Whether or not you hold your own baby in your arms, squirming with life and constant need, you are still a mother. With the weight of your loss, you are not diminished. You are not other. You are one of us- one of the club.

My heart breaks for you, the mother who has experienced the worst of all motherhood has to offer. And it breaks for you for having missed the most joyful. You have lost your child, as fully and truly as the parent of any lost child. And so many people neglect you, ignore your experience. Tell you that you aren’t a “real” mom.

But you are. I know it. And more importantly, you do. You know you became a mother once, and there is no going back. No un-becoming. No erasing the changes in your heart and soul.

You’re doing a good job, mama. Every day you do more than the rest of us can comprehend- you keep going. You keep loving. You keep giving.

You are a good mom.

Even when you’re the only one who knows it.

Comments

To An Invisible Mom — 8 Comments

  1. This. I needed this two years ago when our first child was stillborn at 24 and 5. Apparently, now, two years and two awesome baby boys later, I still needed it. Thank you.

    • Sarah, I’m happy you were able to find some comfort with Lea’s post. She really did offer so much support for moms with her writing.

  2. Thank you. The silence is the hardest part to overcome. I do have three beautiful little kids, but I also have 5 angels. Two I was able to hold, one while she was still breathing, the other three I was never able to lay my eyes or hands on. I rarely share with other mothers the sorrows of my past. When people ask about the large gap in age of my children, I just smile and shrug. It’s a secret. It’s shameful, though I know I did nothing wrong. I knew my babies as they were growing inside me. I was their mother, they were my children and I loved them as deeply and truly as I love my children I hug everyday. I’m so blessed to have been able to have three living breathing kids, but I still feel sorrow for the ones I lost.

    • Thank you for sharing with us. My heart breaks to hear about the tremendous loss you’ve experienced. I hope Lea’s post will educate moms everywhere about these feelings so many of us are oblivious to. I’m so sorry for you loss and send a great big hug your way.

  3. Beautifully written. This is something I am grateful I never experienced. Thank you for teaching me to be aware of what others might be suffering and to never question an age gap between siblings.

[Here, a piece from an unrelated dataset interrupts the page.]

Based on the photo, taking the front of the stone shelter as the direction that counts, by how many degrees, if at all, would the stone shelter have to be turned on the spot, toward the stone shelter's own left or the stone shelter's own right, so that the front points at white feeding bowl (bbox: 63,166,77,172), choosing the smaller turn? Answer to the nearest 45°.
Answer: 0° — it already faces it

  4. I had another thought as I revisited this tonight. Besides her wonderful advice, if you know a mama who’s baby has died in utero or after birth, please welcome her to talk about it. Not just a Facebook message of concern stating “I’m here if you ever want to talk.” Go to her home, truffles and Kleenex in hand and cry with her. Sob. Curse God, then maybe offer to do it again next week. As time goes on, just like any death, she probably won’t be thinking of her dead baby every minute of every day, but it’s ok if you bring her child up. It’s good to know others remember the child you were robbed of.
    I’m only speaking from my experience, and what I wished for more than almost anything was comfort and someone to cry with me. Instead, I was surrounded by silence, wasn’t invited to two baby showers (probably to protect my feelings, but secretly I’m certain the new mama to be didn’t want my curse, I think I’m joking) . Just please, stop the silence. Allow grief to happen. Realize this woman has a child who will never breath again and she loved that child as much as you love your children.
    Thanks again Lea for your wonderful post.